2010 is the 65th Anniversary of the end of World War II, and we want to share with our readers a chronology of events that took place in 1945 relative to the Taiwan POWs, to help commemorate their suffering and sacrifice for our freedom.
JANUARY
9th – As General Macarthur’s forces made the second major amphibious landing on the Philippines in the Lingayen Gulf, aircraft from the US Navy carrier Hornet attacked Takao (Kaohsiung) Harbour. The hellship Enoura Maru was bombed and more than 350 POWs were killed. They were subsequently buried in a mass grave on Chijin Island. In 1946 the American War Graves Recovery Team removed the remains and sent them to Hawaii for permanent burial.
In 2005 the Taiwan POW Camps Memorial Society held a memorial service at Kaohsiung Harbour with one former American POW from the Enoura Maru present. It was then decided to build a memorial to the almost 30,000 POWs who had suffered and died on the hellships in Taiwan waters.

In 2006 the Taiwan Hellships Memorial – co-sponsored by the Society and the City of Kaohsiung, was dedicated at Chijin Beach with several family members of the former POWs who died, present for the ceremony. Ironically the location of the memorial is right across the road from the site of the former mass grave. The memorial has now been incorporated into the new “War and Peace Park” which was dedicated on May 20, 2009 and honours the Taiwanese veterans of three conflicts - WWII, the Chinese Civil War and Korean War.

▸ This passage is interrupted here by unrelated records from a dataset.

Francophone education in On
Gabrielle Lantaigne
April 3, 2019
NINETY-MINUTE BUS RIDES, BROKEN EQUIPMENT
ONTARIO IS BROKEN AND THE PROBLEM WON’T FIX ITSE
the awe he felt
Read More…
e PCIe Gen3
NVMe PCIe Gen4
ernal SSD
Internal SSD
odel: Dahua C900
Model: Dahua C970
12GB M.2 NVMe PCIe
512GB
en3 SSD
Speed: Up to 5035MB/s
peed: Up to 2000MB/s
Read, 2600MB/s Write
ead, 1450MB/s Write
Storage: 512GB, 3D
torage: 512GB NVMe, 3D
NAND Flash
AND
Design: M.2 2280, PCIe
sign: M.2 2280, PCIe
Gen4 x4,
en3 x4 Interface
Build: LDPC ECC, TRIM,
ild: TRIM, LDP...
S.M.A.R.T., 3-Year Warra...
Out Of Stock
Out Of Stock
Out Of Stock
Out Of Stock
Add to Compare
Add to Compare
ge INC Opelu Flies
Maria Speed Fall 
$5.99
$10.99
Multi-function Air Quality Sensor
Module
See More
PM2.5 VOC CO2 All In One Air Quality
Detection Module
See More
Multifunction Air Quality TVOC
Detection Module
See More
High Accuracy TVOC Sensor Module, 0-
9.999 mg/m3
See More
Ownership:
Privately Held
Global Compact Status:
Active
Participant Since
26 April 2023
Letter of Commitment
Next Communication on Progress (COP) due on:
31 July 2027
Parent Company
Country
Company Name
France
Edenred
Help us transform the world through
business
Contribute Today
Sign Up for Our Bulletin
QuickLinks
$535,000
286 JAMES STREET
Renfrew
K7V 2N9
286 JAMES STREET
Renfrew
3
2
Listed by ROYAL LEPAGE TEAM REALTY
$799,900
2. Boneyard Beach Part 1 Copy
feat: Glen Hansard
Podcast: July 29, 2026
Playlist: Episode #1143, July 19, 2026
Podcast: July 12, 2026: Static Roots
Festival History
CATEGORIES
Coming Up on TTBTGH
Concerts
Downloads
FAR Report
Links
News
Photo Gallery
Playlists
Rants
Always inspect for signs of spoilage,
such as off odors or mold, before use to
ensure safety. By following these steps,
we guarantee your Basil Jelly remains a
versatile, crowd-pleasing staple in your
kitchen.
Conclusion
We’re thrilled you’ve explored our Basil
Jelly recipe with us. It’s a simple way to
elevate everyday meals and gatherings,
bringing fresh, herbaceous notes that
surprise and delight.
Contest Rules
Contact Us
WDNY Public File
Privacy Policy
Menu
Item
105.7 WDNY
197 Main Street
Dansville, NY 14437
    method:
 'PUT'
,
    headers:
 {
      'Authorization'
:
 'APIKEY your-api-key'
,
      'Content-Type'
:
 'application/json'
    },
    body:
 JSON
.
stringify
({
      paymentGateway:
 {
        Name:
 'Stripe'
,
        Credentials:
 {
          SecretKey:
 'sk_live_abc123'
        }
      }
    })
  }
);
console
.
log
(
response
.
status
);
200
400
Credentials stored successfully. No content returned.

15th – Approximately 1000 POWs who had come to Taiwan in November 1944 on the Hokusen Maru and had spent the previous two months in various camps on the island, and a few who had come on the Enoura and Brazil Marus, were gathered together at Takao and Keelung and sent to Japan on the Melbourne Maru and the Enoshima Maru. Many went to Kyushu, while others went to the Tokyo, Osaka and Sendai areas where they finished out the war.

28th – A PBY4-1 aircraft the “Queen Bee” of US Navy Squadron VPB-117 based in the Philippines was shot down over Tung Kang Harbour south of Takao while on an anti-shipping bombing mission. Three of the crew died in the crash and the others were captured and taken prisoner. One more crewman died the next day from injuries suffered in the crash and another was sent to Japan for interrogation and medical care. The other five were sent to Taihoku (Taipei) and were incarcerated in the Taihoku Prison. They were later given a mock trial, found guilty and executed by the Japs 59 days before the war ended.
FEBRUARY
7th – During an attack on southern Taiwan – once again by aircraft from the USS Hornet, Heito Camp was bombed and 20 POWs were killed and about 80 injured. The Japs provided no medical care for the injured POWs resulting in several more deaths over the next two months. In early March Heito Camp was closed and the POWs dispersed to Taihoku Camp 6 and Shirakawa.
21st – 213 POWs were sent from Kinkaseki to Keelung and then to Japan on the hellship Taiko Maru. Most went to camps on Kyushu with some going to Hakodate in northern Japan. With the departure of those men, around 450 POWs remained at Kinkaseki Camp.